William Grey lachte.
»Keine Sorge. Bei meinen Spritzeinsätzen fliege ich sechs Meter über dem Boden. Wenn Sie nach rechts schauen, sehen Sie die Straße zwischen Garissa und Liboi. Die ist nur mit Allradantrieb befahrbar. Da liegt Dadaab.«
Zu beiden Seiten des Flugzeugs breitete sich ein Meer von Dächern aus, schnurgerade Reihen, die verrieten, dass dies ein von der UN sanktionierter Slum war, nicht so improvisiert und chaotisch wie der in Kibera.

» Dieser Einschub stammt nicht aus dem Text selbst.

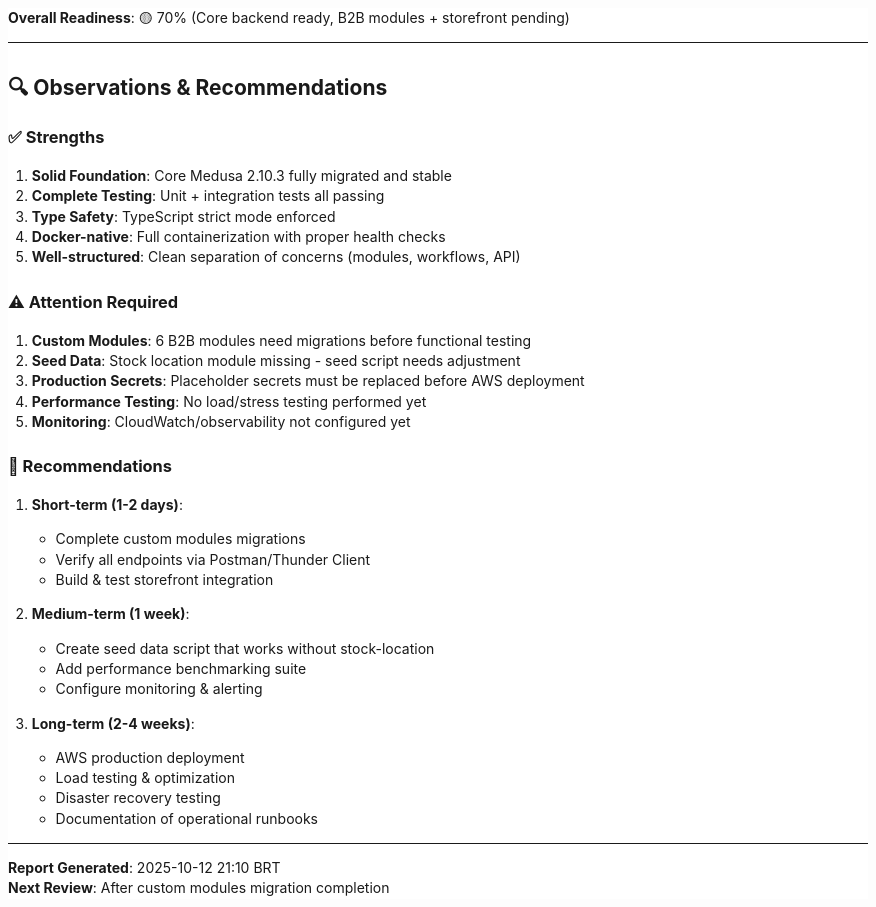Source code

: **Overall Readiness**: 🟡 70% (Core backend ready, B2B modules + storefront pending)

---

## 🔍 Observations & Recommendations

### ✅ Strengths

1. **Solid Foundation**: Core Medusa 2.10.3 fully migrated and stable
2. **Complete Testing**: Unit + integration tests all passing
3. **Type Safety**: TypeScript strict mode enforced
4. **Docker-native**: Full containerization with proper health checks
5. **Well-structured**: Clean separation of concerns (modules, workflows, API)

### ⚠️ Attention Required

1. **Custom Modules**: 6 B2B modules need migrations before functional testing
2. **Seed Data**: Stock location module missing - seed script needs adjustment
3. **Production Secrets**: Placeholder secrets must be replaced before AWS deployment
4. **Performance Testing**: No load/stress testing performed yet
5. **Monitoring**: CloudWatch/observability not configured yet

### 🎯 Recommendations

1. **Short-term (1-2 days)**:
   - Complete custom modules migrations
   - Verify all endpoints via Postman/Thunder Client
   - Build & test storefront integration

2. **Medium-term (1 week)**:
   - Create seed data script that works without stock-location
   - Add performance benchmarking suite
   - Configure monitoring & alerting

3. **Long-term (2-4 weeks)**:
   - AWS production deployment
   - Load testing & optimization
   - Disaster recovery testing
   - Documentation of operational runbooks

---

**Report Generated**: 2025-10-12 21:10 BRT  
**Next Review**: After custom modules migration completion
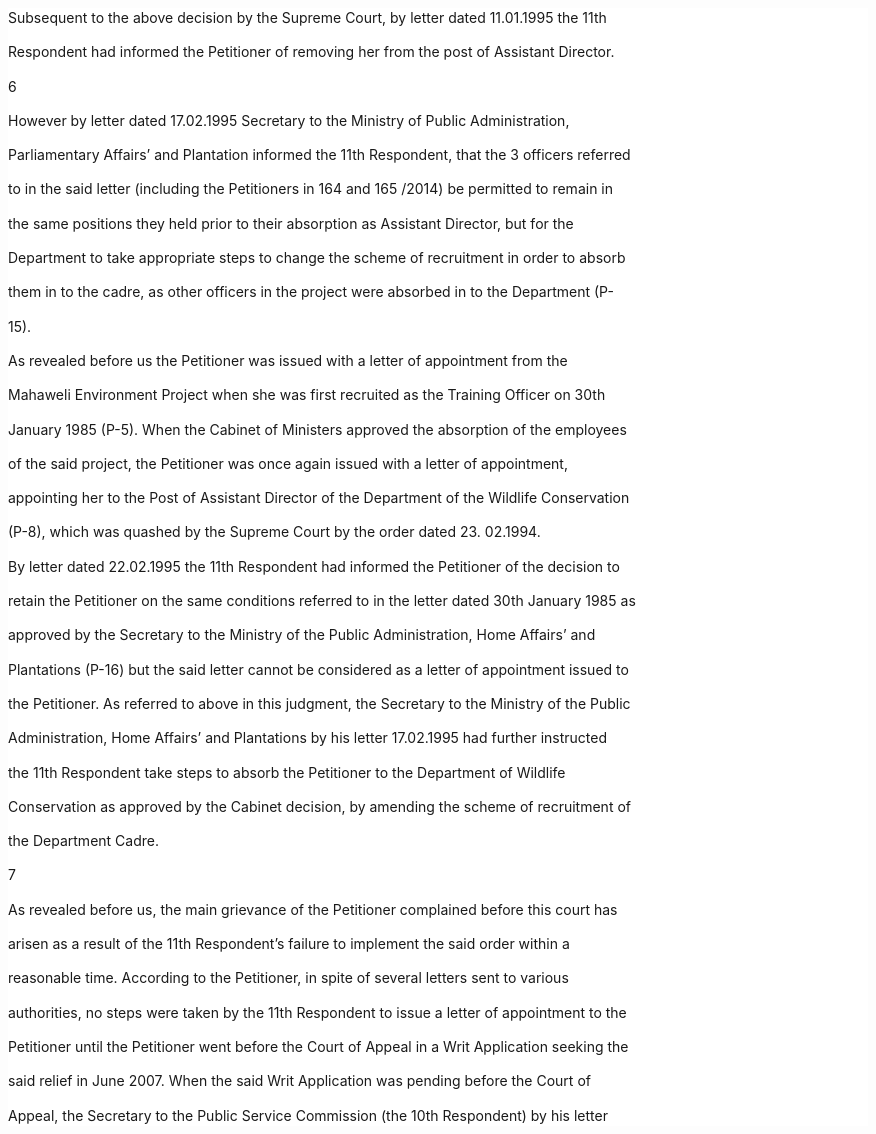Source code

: Subsequent to the above decision by the Supreme Court, by letter dated 11.01.1995 the 11th

Respondent had informed the Petitioner of removing her from the post of Assistant Director.

6

However by letter dated 17.02.1995 Secretary to the Ministry of Public Administration,

Parliamentary Affairs’ and Plantation informed the 11th Respondent, that the 3 officers referred

to in the said letter (including the Petitioners in 164 and 165 /2014) be permitted to remain in

the same positions they held prior to their absorption as Assistant Director, but for the

Department to take appropriate steps to change the scheme of recruitment in order to absorb

them in to the cadre, as other officers in the project were absorbed in to the Department (P-

15).

As revealed before us the Petitioner was issued with a letter of appointment from the

Mahaweli Environment Project when she was first recruited as the Training Officer on 30th

January 1985 (P-5). When the Cabinet of Ministers approved the absorption of the employees

of the said project, the Petitioner was once again issued with a letter of appointment,

appointing her to the Post of Assistant Director of the Department of the Wildlife Conservation

(P-8), which was quashed by the Supreme Court by the order dated 23. 02.1994.

By letter dated 22.02.1995 the 11th Respondent had informed the Petitioner of the decision to

retain the Petitioner on the same conditions referred to in the letter dated 30th January 1985 as

approved by the Secretary to the Ministry of the Public Administration, Home Affairs’ and

Plantations (P-16) but the said letter cannot be considered as a letter of appointment issued to

the Petitioner. As referred to above in this judgment, the Secretary to the Ministry of the Public

Administration, Home Affairs’ and Plantations by his letter 17.02.1995 had further instructed

the 11th Respondent take steps to absorb the Petitioner to the Department of Wildlife

Conservation as approved by the Cabinet decision, by amending the scheme of recruitment of

the Department Cadre.

7

As revealed before us, the main grievance of the Petitioner complained before this court has

arisen as a result of the 11th Respondent’s failure to implement the said order within a

reasonable time. According to the Petitioner, in spite of several letters sent to various

authorities, no steps were taken by the 11th Respondent to issue a letter of appointment to the

Petitioner until the Petitioner went before the Court of Appeal in a Writ Application seeking the

said relief in June 2007. When the said Writ Application was pending before the Court of

Appeal, the Secretary to the Public Service Commission (the 10th Respondent) by his letter
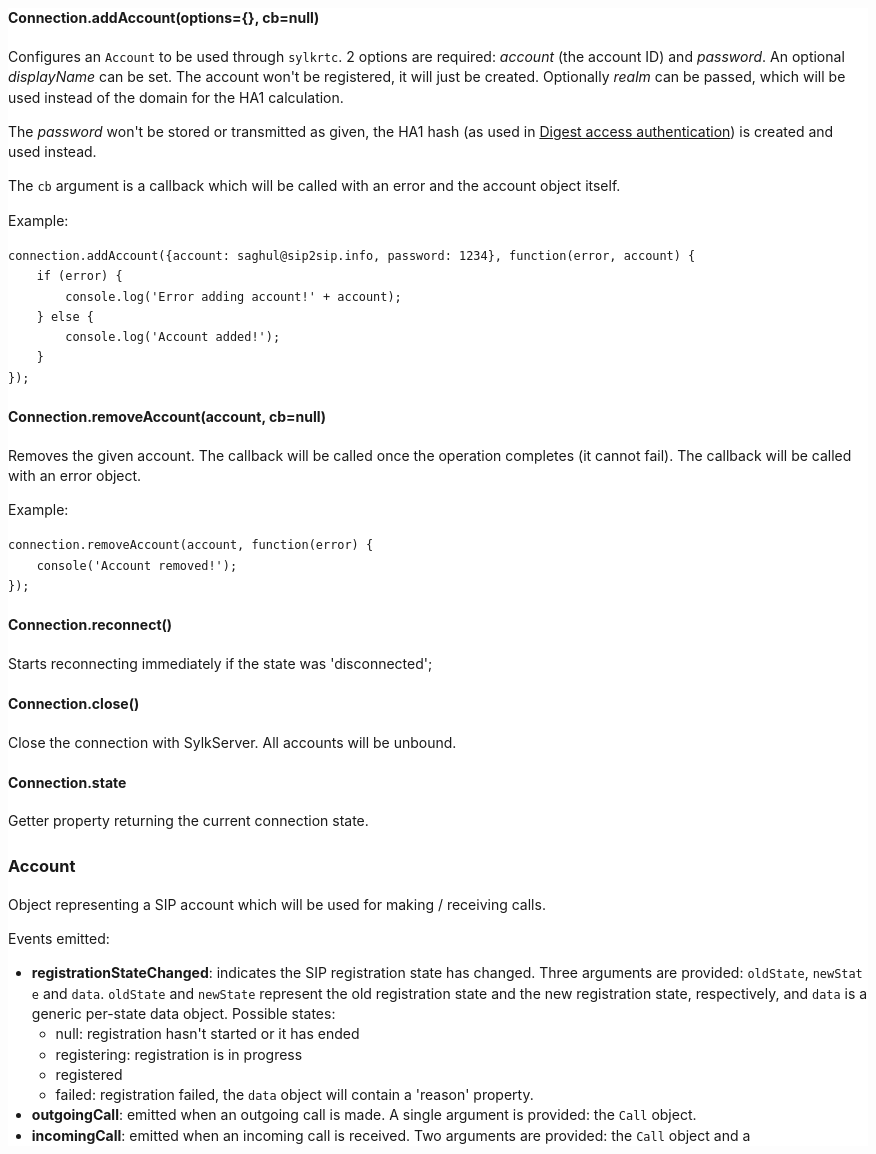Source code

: 
#### Connection.addAccount(options={}, cb=null)

Configures an `Account` to be used through `sylkrtc`.  2 options are required: *account* (the account ID) and
*password*. An optional *displayName* can be set. The account won't be registered, it will just be created.
Optionally *realm* can be passed, which will be used instead of the domain for the HA1 calculation.

The *password* won't be stored or transmitted as given, the HA1 hash (as used in
[Digest access authentication](https://en.wikipedia.org/wiki/Digest_access_authentication)) is created and used instead.

The `cb` argument is a callback which will be called with an error and the account object
itself.

Example:

    connection.addAccount({account: saghul@sip2sip.info, password: 1234}, function(error, account) {
        if (error) {
            console.log('Error adding account!' + account);
        } else {
            console.log('Account added!');
        }
    });


#### Connection.removeAccount(account, cb=null)

Removes the given account. The callback will be called once the operation completes (it
cannot fail). The callback will be called with an error object.

Example:

    connection.removeAccount(account, function(error) {
        console('Account removed!');
    });


#### Connection.reconnect()

Starts reconnecting immediately if the state was 'disconnected';


#### Connection.close()

Close the connection with SylkServer. All accounts will be unbound.


#### Connection.state

Getter property returning the current connection state.


### Account

Object representing a SIP account which will be used for making / receiving calls.

Events emitted:
* **registrationStateChanged**: indicates the SIP registration state has changed. Three arguments are provided:
  `oldState`, `newState` and `data`. `oldState` and `newState` represent the old registration state and the new
  registration state, respectively, and `data` is a generic per-state data object. Possible states:
   * null: registration hasn't started or it has ended
   * registering: registration is in progress
   * registered
   * failed: registration failed, the `data` object will contain a 'reason' property.
* **outgoingCall**: emitted when an outgoing call is made. A single argument is provided: the `Call` object.
* **incomingCall**: emitted when an incoming call is received. Two arguments are provided: the `Call` object and a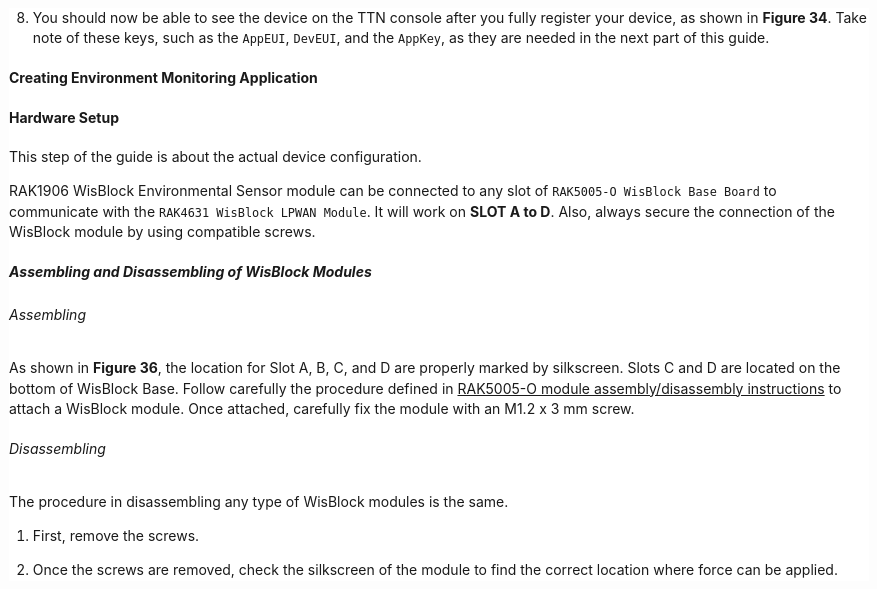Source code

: 8. You should now be able to see the device on the TTN console after you fully register your device, as shown in **Figure 34**. Take note of these keys, such as the `AppEUI`, `DevEUI`, and the `AppKey`, as they are needed in the next part of this guide.

<rk-img
  src="/assets/images/knowledge-hub/learn/rak-developer-kit/kit-4/RAK4631-ttnv3-setup/RAK4631-TTNV3-8.png"
  width="80%"
  caption="OTAA device successfully registered to TTN"
/>


#### Creating Environment Monitoring Application

#### Hardware Setup

This step of the guide is about the actual device configuration.

RAK1906 WisBlock Environmental Sensor module can be connected to any slot of `RAK5005-O WisBlock Base Board` to communicate with the `RAK4631 WisBlock LPWAN Module`. It will work on **SLOT A to D**. Also, always secure the connection of the WisBlock module by using compatible screws.

<rk-img
  src="/assets/images/wisblock/rak1906/quickstart/rak1906_assembly.png"
  width="50%"
  caption="RAK1906 connection to WisBlock Base"
/>

##### Assembling and Disassembling of WisBlock Modules

###### Assembling

As shown in **Figure 36**, the location for Slot A, B, C, and D are properly marked by silkscreen. Slots C and D are located on the bottom of WisBlock Base. Follow carefully the procedure defined in [RAK5005-O module assembly/disassembly instructions](https://docs.rakwireless.com/Knowledge-Hub/Learn/RAK5005-O-Baseboard-Installation-Guide/) to attach a WisBlock module. Once attached, carefully fix the module with an M1.2 x 3&nbsp;mm screw.

<rk-img
  src="/assets/images/wisblock/rak1906/quickstart/wisblock-sensor-silkscreen.png"
  width="70%"
  caption="RAK1906 connection to WisBlock Base"
/>

###### Disassembling

The procedure in disassembling any type of WisBlock modules is the same.

1. First, remove the screws.

<rk-img
  src="/assets/images/wisblock/rak1906/quickstart/removing-screws.png"
  width="70%"
  caption="Removing screws from the WisBlock module"
/>

2. Once the screws are removed, check the silkscreen of the module to find the correct location where force can be applied.
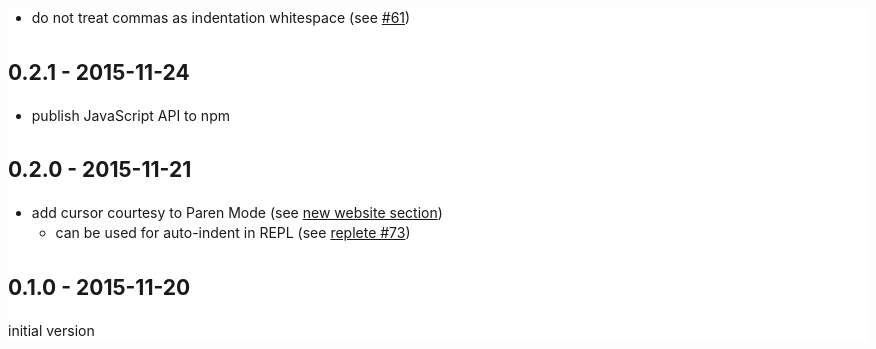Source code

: - do not treat commas as indentation whitespace (see [#61](https://github.com/shaunlebron/parinfer/issues/61))

## 0.2.1 - 2015-11-24

- publish JavaScript API to npm

## 0.2.0 - 2015-11-21

- add cursor courtesy to Paren Mode (see [new website section](http://shaunlebron.github.io/parinfer/#knowing-when-parens-move-in-paren-mode))
  - can be used for auto-indent in REPL (see [replete #73](https://github.com/mfikes/replete/issues/73#issuecomment-158712053))

## 0.1.0 - 2015-11-20

initial version

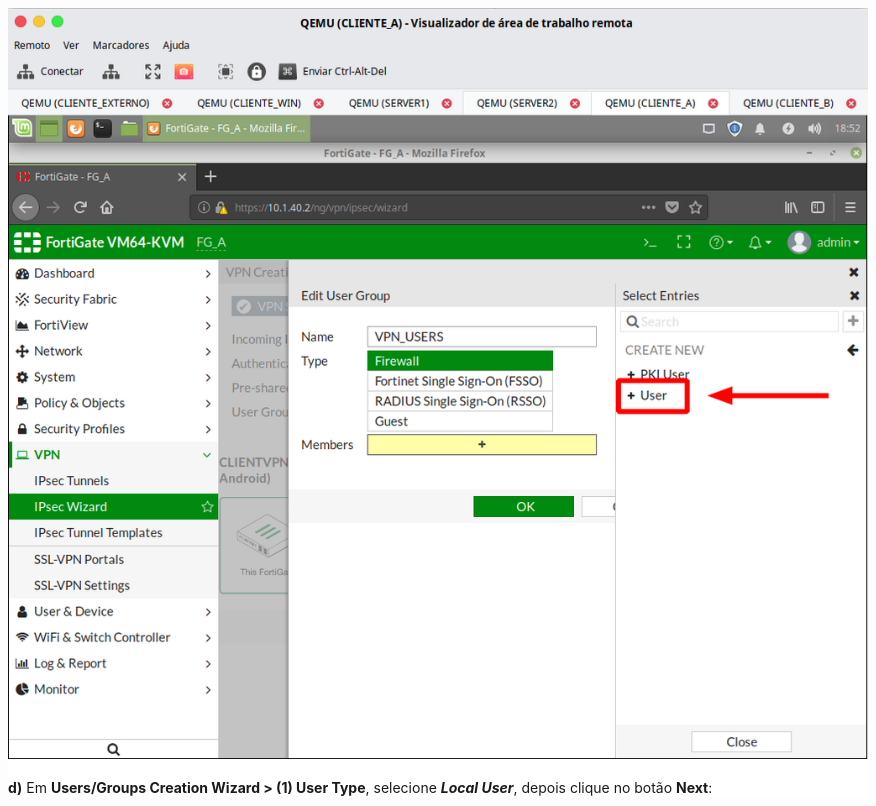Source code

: ![FORTIGATE FG-A CREATE SITE-TO-SITE VPN](../Img/FG_A-create-VPN-CLIENT2SITE_5.png)

**d)** Em **Users/Groups Creation Wizard > (1) User Type**, selecione ***Local User***, depois clique no botão **Next**\:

»Holy Moses« , knurrte der Pilot im Kopfhörer. »Das hat sich seit dem letzten Mal ja enorm vergrößert.«
Die Dächer reichten bis zum Horizont.
»Dürre, Hunger und Bürgerkrieg«, sagte Halenius. »Die Organisation Ärzte ohne Grenzen schätzt, dass es zum Jahresende fast eine halbe Million Menschen sein werden.«
Im selben Moment blinkte das Display seines Handys auf. Er starrte darauf und wurde wieder so weiß um den Mund, dass Annikas Herz zu rasen begann.
»Fliegen Sie zu 0.00824, 40.968018«, las er langsam und deutlich vor.
»Und weiter?«, fragte Annika.
»Frau Annika soll das Geld auf dem Fahrersitz abstellen.«
Sie presste die Kopfhörer fester auf die Ohren.
»Noch mal.«
»Du sollst das Geld auf dem Fahrersitz abstellen.«
»Fahrersitz?«
»Mehr steht hier nicht.«
Der Übergabeort also. Auf dem Fahrersitz. Sie war unfähig zu atmen.
William Grey drückte konzentriert an einem Instrument am Armaturenbrett herum und kratzte sich am Kopf.
»Probleme?«, fragte Halenius.
»Die haben ein richtiges Rattenloch ausgesucht«, sagte er. »Bis zur somalischen Grenze sind es nur ein paar hundert Meter, genau auf dem Äquator. Hier, Breitengrad 0.00, Längengrad 40.9.«
»Südlich von Liboi?«
»Ungefähr vierzig Kilometer südlich, mitten in der Halbwüste. Wollen Sie es genau wissen?«
Halenius schüttelte den Kopf und lehnte sich in den Sitz zurück. Der Pilot griff nach seinem Funkgerät.
»This is five Y AYH, starting our decent to Liboi« , teilte er irgendeinem Kontrollturm mit.
Das Motorengeräusch änderte sich, die Erde kam näher, das Flugzeug schaukelte und hüpfte in den Luftlöchern. Eine Reihe von Kamelen, die auf dem Weg nach Süden waren, legten ärgerlich die Ohren an. Annika sah ein Zelt mit dem Aufdruck UNHCR , der Flüchtlingsorganisation der UN . Vielleicht hatte Frida entschieden, dass es ausgerechnet hier sein sollte.
Liboi tauchte unter ihnen auf, eine Straße mit Hütten und einigen Betongebäuden. Das Flugzeug schwebte über einer holprigen Piste ein, landete jedoch nicht, sondern flog wenige Meter über dem Boden in südliche Richtung weiter.